::: PROVIDED DATA
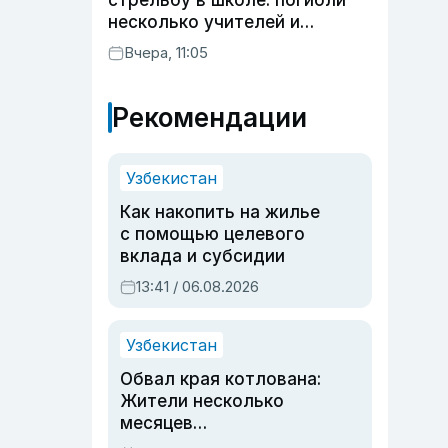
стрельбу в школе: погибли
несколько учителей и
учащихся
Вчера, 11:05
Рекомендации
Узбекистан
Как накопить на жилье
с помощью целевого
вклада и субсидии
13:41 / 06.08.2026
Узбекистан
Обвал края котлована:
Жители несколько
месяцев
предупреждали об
::::::
::: PROVIDED DATA
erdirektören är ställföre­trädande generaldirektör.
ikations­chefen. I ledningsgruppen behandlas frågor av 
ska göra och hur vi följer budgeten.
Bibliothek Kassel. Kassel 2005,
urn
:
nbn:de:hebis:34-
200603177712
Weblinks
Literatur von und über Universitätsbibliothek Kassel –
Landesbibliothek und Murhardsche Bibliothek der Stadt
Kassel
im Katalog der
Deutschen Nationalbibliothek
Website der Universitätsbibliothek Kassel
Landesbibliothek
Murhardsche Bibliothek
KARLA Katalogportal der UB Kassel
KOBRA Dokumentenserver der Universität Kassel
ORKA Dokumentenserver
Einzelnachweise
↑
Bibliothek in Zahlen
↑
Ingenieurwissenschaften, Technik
::::::
Among the lines of the data, some may include "несколько" as a word or string; report how many, and nothing else.

2